The government estimates that it has injected about US$231m in the construction of the facility which has a processing capacity of 13,000 tons of sugarcane and 1,500 tons of refined sugar per day respectively.

Ethiopia expects the completed project to produce 200,000 tons of refined sugar annually, while creating job opportunities for nearly 10,000 Ethiopians.

The plant is also equipped with a 45 MW generator set, which can generate 30 MW to the external power grid.

CAMCE has also been contracted to oversee the construction of Welkait Sugar factory, one of the factories slated for privatization with a processing capacity of 24,000 tons of sugar cane per day.

“Inaugurating Tana Beles -1 Sugar Factory is key to building a competitive sugar industry in our country.”

Prime Minister Abiy Ahmed

Ernst & Young to advise privatization of sugar factories

In other related news, Ethiopia has chosen Ernest & Young Global (EY) Ltd, a multinational professional services network, to be its transaction advisor in the privatization of a couple of state-owned sugar factories under the Ethiopian Sugar Corporation.

This marks the end of a long search for a consultancy firm by the Public Enterprise Holding & Administration Agency (PEHA), who invited interested parties to launch their bid in undertaking the task since last year.

EY has emerged as the suitable candidate among the 11 international companies that had filed their expressions of interest.

According to reports by Ethiopian Reporter, out of the 11 bidders, only six were said to have met all the technical and financial requirements set in the bid.

Narrowing down to the final two, EY clinched the job from Price Water House Cooper Limited (PWC) as it put in a financial offer worth US$3.3m while its competitor offered US$6.3m.

As part of EY’s assignment, the firm is expected to come up with plans and recommendations for a privatisation transaction, conduct market research, and suggest the best transaction approach that fits each sugar plant.

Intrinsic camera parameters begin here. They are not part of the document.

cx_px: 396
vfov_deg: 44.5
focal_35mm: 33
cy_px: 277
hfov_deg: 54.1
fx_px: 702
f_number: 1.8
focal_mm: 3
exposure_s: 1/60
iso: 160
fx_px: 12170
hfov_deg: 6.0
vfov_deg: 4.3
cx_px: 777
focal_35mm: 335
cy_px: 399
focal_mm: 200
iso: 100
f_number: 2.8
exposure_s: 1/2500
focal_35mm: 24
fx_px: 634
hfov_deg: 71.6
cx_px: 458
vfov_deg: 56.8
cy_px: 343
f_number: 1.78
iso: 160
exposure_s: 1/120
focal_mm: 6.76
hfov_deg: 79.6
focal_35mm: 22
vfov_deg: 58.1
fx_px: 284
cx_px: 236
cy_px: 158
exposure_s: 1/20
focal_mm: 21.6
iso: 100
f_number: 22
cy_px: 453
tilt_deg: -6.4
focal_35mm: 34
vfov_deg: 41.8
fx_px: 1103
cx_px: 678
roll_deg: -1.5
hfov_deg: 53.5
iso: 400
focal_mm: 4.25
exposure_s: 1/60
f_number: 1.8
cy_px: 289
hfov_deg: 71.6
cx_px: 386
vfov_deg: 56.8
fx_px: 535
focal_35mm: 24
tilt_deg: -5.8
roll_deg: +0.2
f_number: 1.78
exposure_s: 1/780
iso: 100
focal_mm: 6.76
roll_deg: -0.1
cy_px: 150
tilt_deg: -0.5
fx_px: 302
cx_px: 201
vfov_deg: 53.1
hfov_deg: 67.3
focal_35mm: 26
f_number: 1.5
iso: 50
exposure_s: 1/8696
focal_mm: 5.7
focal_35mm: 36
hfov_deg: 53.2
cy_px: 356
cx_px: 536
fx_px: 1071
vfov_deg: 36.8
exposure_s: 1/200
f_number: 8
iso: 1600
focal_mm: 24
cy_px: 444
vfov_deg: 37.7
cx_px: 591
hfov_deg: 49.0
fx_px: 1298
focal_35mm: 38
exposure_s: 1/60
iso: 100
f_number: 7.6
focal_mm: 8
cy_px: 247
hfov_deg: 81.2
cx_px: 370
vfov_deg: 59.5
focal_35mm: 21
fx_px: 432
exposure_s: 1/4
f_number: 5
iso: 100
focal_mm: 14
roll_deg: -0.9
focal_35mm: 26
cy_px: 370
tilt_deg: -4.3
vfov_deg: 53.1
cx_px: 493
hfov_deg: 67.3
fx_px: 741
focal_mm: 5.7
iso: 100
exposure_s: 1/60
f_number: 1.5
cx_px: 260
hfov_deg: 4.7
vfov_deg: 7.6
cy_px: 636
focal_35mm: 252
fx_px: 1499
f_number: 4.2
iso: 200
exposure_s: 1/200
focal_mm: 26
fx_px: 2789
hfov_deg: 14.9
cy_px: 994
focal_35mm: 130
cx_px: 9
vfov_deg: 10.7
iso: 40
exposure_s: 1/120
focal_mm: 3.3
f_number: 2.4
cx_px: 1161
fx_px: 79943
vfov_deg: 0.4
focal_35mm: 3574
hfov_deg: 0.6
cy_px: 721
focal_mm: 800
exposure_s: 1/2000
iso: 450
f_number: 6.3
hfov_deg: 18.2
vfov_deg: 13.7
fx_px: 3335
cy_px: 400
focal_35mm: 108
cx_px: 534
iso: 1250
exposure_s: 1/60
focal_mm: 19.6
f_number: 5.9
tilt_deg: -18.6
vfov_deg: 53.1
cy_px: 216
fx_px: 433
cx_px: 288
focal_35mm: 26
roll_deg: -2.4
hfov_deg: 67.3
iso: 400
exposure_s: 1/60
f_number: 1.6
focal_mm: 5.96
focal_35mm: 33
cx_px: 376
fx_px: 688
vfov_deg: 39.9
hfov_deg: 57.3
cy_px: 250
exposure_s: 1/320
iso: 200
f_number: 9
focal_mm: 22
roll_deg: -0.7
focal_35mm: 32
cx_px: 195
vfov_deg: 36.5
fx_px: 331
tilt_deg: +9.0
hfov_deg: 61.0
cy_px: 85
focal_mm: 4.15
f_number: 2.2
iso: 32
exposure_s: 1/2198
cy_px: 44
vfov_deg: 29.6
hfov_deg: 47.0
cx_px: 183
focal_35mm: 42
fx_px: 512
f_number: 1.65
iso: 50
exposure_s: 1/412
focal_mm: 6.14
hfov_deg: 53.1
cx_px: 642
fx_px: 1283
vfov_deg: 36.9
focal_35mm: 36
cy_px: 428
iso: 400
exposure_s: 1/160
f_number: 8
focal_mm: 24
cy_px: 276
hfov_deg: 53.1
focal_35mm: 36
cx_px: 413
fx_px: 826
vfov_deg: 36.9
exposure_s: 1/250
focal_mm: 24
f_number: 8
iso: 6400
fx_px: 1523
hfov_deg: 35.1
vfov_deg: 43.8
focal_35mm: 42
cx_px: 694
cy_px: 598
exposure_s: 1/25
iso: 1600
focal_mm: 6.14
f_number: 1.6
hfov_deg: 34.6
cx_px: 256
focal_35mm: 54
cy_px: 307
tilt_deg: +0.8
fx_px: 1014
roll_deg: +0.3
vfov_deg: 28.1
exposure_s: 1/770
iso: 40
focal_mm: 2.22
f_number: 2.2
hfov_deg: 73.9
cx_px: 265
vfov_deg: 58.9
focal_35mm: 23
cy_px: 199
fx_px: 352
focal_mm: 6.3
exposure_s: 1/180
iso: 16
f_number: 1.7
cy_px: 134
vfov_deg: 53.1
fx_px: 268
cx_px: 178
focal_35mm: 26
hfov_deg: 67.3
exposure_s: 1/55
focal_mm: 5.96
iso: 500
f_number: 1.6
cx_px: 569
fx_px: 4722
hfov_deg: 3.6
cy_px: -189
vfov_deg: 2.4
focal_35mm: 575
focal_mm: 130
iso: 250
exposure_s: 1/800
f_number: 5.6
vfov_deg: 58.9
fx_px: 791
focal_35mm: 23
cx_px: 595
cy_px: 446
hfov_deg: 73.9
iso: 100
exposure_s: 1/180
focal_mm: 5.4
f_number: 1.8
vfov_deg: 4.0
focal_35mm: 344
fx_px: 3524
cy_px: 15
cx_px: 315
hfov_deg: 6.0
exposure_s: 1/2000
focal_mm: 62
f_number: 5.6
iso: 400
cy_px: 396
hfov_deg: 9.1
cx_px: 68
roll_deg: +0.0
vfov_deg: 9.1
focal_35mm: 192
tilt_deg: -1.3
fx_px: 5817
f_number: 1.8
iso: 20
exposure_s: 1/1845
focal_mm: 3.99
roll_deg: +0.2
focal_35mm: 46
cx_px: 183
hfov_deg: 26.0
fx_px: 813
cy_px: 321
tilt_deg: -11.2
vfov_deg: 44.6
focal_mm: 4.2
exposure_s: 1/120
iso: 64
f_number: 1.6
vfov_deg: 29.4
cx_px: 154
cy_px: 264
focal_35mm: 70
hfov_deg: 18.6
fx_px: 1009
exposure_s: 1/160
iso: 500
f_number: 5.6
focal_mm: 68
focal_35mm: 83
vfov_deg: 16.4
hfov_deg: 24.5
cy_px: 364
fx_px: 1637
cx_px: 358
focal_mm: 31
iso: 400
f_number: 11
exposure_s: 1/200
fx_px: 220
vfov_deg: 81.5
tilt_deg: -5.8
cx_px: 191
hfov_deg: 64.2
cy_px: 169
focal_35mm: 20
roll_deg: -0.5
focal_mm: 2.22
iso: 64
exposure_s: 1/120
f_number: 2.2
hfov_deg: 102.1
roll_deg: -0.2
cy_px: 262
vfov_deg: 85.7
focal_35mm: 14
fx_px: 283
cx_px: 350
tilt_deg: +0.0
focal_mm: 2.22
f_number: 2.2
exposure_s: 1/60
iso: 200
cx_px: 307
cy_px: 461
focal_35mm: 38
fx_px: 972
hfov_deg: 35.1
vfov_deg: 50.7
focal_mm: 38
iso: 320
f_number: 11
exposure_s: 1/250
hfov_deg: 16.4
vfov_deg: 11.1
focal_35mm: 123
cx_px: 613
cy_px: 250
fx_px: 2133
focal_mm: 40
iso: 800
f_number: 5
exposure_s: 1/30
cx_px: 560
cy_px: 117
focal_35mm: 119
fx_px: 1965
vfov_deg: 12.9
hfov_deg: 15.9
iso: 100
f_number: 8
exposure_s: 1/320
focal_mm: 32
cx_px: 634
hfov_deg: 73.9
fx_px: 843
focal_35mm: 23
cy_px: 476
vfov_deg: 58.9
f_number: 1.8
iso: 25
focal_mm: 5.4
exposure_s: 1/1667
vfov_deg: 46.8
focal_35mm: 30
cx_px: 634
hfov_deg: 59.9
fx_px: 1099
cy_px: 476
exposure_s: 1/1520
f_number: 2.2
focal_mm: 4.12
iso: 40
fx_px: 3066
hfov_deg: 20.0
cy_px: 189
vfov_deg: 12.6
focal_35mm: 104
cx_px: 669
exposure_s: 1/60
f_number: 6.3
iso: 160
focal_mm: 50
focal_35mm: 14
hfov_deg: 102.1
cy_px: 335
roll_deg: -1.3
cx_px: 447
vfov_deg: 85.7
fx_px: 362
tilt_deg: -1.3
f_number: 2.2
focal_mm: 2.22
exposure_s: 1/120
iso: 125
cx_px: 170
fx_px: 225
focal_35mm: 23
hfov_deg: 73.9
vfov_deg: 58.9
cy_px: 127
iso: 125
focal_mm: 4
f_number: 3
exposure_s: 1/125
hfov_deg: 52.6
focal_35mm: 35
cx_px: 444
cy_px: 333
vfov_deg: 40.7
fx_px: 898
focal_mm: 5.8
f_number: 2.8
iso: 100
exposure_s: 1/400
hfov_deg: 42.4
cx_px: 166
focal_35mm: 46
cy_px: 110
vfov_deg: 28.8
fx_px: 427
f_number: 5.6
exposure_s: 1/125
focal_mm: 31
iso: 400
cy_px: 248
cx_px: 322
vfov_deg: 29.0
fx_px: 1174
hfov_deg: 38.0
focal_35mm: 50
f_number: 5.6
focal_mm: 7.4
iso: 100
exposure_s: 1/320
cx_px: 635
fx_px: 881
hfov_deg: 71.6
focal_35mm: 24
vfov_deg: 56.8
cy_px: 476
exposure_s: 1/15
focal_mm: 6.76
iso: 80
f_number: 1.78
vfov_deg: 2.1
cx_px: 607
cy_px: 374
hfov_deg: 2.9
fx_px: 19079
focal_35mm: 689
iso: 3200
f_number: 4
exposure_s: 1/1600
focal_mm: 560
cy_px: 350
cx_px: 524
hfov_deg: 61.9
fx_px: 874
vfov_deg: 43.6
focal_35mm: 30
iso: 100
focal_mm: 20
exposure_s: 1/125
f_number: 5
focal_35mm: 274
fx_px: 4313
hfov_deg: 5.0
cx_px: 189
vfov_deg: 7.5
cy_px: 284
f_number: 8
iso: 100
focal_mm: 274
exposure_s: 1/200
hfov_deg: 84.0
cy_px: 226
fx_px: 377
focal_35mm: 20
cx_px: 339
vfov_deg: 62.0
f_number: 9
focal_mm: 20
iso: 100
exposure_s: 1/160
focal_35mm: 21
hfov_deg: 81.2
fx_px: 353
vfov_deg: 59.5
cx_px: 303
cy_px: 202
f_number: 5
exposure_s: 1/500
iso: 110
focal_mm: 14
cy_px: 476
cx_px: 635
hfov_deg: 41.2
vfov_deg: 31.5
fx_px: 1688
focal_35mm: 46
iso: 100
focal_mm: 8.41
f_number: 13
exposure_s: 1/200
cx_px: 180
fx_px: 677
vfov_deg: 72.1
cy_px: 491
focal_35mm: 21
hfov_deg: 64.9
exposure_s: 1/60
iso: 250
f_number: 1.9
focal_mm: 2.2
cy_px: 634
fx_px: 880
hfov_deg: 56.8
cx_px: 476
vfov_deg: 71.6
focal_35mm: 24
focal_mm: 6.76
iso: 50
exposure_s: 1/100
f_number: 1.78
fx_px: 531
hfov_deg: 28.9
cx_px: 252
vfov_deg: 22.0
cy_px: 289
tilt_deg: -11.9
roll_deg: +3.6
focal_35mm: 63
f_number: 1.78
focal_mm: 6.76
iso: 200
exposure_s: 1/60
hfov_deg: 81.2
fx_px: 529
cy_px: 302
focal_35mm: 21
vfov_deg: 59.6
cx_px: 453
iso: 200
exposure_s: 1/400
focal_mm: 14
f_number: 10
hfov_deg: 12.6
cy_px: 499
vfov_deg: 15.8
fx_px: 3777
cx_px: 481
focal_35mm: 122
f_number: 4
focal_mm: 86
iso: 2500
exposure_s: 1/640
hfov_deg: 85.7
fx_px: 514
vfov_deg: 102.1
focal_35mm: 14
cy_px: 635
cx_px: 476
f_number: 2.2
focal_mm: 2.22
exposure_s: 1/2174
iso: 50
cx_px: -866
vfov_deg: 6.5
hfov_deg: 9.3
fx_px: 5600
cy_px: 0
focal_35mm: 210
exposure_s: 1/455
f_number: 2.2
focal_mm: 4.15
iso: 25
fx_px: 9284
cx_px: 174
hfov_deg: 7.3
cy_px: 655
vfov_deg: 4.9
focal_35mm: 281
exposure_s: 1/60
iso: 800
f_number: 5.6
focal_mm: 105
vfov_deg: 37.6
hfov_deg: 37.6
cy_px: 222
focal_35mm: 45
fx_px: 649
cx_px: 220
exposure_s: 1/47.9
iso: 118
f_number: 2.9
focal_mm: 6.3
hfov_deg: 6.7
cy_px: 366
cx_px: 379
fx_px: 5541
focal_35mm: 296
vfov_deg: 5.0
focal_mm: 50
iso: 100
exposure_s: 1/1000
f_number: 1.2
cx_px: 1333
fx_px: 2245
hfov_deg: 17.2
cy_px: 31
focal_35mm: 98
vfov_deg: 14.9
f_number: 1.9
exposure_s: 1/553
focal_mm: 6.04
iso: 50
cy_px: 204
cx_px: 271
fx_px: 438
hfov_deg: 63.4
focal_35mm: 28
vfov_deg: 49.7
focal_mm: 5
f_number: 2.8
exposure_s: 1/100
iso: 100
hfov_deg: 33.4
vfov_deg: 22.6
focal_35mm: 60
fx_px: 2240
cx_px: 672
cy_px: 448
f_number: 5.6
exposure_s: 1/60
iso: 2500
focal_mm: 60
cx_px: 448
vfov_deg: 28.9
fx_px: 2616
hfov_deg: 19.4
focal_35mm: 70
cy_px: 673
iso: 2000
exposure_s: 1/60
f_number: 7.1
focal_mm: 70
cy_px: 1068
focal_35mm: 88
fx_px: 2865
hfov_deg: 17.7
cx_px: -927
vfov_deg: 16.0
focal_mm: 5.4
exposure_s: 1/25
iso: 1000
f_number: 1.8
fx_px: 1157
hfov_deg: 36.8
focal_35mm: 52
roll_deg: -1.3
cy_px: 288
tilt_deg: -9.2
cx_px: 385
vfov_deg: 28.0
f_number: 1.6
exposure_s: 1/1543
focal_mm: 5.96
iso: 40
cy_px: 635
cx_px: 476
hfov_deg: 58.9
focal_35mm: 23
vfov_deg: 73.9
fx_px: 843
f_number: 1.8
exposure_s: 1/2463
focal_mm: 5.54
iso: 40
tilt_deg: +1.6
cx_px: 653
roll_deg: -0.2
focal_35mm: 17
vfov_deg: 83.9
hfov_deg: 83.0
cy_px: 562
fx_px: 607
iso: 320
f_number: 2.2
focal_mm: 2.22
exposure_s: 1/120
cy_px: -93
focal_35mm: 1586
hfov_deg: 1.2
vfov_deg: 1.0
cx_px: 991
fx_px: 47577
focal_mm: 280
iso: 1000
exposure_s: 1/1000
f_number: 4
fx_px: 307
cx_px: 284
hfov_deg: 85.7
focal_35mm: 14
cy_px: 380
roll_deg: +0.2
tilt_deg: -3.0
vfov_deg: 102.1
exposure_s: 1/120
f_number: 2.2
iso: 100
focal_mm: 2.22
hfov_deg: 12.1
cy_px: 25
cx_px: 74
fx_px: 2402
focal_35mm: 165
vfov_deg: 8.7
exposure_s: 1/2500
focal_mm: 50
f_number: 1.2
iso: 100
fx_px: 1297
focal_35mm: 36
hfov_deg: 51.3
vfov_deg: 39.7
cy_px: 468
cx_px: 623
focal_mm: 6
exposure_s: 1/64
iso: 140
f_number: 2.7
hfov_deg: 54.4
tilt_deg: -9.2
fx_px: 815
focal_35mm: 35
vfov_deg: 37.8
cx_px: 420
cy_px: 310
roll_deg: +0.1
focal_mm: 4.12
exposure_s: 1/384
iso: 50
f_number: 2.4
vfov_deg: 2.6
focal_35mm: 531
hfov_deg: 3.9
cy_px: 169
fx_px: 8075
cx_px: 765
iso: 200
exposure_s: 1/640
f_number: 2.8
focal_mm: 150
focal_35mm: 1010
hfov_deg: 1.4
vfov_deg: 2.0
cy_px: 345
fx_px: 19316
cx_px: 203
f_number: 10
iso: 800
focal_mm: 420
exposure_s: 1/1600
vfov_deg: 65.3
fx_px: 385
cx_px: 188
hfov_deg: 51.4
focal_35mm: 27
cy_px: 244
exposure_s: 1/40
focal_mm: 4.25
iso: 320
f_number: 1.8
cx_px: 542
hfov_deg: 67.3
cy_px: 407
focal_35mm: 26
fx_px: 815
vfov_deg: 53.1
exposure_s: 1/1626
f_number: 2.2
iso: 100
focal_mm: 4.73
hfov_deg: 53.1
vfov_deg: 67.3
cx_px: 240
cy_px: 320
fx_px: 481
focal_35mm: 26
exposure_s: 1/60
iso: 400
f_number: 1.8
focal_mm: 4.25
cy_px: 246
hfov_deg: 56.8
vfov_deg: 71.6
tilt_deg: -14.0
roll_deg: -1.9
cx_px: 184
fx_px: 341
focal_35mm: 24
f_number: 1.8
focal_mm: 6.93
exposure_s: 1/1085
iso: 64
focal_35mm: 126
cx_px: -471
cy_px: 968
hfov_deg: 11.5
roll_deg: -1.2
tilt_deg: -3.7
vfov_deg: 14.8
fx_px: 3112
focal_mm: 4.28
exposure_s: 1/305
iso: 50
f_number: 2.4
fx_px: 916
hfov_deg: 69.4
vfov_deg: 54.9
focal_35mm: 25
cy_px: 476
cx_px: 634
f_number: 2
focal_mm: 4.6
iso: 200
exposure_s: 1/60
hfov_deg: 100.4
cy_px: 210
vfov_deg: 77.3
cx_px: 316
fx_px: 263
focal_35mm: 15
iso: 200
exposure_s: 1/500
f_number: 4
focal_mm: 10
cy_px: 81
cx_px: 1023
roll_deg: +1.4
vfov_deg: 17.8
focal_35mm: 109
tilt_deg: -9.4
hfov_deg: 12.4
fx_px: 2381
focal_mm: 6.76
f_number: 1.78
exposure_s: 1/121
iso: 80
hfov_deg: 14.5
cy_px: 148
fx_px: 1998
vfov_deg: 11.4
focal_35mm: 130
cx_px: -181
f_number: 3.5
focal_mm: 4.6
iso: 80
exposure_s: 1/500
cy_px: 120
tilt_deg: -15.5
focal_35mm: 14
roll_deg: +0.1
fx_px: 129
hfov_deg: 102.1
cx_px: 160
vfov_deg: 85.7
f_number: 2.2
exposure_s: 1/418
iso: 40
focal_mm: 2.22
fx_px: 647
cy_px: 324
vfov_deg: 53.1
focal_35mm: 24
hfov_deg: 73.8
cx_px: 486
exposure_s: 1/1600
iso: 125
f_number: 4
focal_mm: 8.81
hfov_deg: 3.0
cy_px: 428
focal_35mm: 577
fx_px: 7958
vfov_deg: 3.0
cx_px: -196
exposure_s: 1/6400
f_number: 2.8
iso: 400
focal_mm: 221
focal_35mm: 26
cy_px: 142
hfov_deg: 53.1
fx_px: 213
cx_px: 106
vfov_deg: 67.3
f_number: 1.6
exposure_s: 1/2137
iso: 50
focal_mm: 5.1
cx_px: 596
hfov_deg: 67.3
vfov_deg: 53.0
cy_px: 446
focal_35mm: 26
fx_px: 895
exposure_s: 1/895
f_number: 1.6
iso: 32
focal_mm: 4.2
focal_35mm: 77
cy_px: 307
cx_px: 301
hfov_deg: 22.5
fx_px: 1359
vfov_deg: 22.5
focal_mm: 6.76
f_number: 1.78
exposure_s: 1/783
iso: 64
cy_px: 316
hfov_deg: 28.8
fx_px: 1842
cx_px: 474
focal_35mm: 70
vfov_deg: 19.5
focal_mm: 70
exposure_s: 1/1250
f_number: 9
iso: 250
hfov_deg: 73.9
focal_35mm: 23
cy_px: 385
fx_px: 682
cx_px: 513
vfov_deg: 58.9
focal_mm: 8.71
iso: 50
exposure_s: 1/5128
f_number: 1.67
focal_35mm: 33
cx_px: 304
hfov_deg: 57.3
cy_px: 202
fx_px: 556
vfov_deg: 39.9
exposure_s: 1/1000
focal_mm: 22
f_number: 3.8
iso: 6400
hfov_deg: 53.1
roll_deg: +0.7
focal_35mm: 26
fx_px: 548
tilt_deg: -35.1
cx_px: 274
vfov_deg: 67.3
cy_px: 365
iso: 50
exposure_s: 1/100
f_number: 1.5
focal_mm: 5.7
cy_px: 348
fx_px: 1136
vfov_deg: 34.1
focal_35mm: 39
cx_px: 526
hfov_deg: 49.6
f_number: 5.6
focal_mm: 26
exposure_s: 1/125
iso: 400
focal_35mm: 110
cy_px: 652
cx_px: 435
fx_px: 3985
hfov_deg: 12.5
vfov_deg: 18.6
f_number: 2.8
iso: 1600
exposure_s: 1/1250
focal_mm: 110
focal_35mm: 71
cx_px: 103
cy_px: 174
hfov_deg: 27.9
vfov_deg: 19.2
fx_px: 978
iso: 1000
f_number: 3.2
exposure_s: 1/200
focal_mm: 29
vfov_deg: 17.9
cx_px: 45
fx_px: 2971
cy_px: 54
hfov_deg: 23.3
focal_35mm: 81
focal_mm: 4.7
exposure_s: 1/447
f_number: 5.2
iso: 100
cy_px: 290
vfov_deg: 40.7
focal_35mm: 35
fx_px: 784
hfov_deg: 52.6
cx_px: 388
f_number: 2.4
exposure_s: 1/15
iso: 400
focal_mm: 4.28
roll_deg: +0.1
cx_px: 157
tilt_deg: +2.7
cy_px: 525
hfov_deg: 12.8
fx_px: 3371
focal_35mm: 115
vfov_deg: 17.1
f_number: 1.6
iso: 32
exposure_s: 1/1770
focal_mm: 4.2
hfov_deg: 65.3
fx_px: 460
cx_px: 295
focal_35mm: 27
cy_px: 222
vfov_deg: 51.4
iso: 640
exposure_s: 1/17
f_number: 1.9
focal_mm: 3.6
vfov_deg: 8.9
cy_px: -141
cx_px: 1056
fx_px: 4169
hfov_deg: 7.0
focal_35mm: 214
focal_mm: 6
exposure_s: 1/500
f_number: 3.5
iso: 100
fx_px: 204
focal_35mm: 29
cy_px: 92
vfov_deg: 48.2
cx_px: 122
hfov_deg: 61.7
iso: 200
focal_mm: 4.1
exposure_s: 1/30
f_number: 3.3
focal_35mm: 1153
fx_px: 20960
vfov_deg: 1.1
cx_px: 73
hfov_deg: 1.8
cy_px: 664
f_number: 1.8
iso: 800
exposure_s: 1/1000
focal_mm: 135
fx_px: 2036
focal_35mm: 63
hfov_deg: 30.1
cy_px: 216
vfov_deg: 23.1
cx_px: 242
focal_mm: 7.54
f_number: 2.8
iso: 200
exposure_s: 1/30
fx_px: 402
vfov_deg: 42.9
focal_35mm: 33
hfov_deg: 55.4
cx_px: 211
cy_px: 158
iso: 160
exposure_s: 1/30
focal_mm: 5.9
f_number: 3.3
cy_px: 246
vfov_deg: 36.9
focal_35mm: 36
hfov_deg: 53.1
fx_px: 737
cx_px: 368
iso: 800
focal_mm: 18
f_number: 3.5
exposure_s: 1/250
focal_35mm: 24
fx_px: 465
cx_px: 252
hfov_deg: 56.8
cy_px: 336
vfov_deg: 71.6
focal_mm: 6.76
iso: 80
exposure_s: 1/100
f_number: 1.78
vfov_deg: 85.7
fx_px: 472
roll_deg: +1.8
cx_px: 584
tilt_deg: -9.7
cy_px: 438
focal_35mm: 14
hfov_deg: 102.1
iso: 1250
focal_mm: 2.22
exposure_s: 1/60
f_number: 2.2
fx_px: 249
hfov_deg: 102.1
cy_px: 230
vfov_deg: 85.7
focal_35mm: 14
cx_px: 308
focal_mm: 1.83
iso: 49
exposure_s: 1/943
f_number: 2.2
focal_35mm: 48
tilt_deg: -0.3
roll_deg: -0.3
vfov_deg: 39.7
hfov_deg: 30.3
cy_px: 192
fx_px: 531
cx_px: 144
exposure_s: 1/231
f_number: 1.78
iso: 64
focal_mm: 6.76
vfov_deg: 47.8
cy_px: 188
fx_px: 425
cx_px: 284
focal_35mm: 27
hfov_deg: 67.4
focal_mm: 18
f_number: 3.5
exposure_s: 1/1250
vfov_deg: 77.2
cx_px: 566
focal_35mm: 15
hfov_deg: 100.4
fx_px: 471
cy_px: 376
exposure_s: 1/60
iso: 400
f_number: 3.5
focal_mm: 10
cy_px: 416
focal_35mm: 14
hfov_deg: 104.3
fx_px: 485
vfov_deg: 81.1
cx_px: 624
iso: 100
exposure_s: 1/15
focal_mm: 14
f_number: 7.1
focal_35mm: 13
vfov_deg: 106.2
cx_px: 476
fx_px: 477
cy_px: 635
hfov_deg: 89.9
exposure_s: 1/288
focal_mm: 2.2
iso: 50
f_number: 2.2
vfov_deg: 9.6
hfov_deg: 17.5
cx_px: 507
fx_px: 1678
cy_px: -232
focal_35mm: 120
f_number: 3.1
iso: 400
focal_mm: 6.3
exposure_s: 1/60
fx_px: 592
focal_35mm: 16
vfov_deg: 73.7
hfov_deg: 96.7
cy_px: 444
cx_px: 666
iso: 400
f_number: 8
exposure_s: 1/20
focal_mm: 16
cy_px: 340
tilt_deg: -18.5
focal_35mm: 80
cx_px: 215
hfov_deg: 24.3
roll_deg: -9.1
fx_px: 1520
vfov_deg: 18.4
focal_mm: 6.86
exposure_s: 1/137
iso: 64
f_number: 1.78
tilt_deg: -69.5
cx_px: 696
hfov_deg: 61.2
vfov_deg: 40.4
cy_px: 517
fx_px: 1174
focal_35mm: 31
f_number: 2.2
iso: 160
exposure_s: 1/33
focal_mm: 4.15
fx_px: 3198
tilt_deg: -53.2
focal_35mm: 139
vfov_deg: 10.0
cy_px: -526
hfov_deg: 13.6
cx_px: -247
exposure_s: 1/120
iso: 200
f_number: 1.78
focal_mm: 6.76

Also, the transaction advisor will assist the client to bringing a strategic investor on board as is necessary to close the transaction.

Ernst & Young is expected to commence the advisory role upon the final approval of the bidding committee.

The international company provides financial advisory services, such as risk management, internal audits, supply chain, operations, accounting and tax advisory, assurance, and auditing services.

The companies slated for privatisation include Tendaho, Kesem, Omo Kuraz II and III, and Arjo-Dedesa which are operational and Tana-Belese I and II, Welkayit, Omo Kuraz I which are currently under construction.

Initially, the government intended to privatise 13 sugar factories; however, it dropped the plan for three operational plants: Wonji Shoa, Metehara and Fincha sugar factories, and decided to keep them under government ownership.

Also, the privatisation plan of Omo Kuraz VI Sugar Factory, which was under construction was held back due to poor performance by the building contractor, leaving it 20% complete.

The decision to offload the sugar factories has come about as the government is unable to cover the debt accumulated over the years and maintain funding for the faltering sugar plants.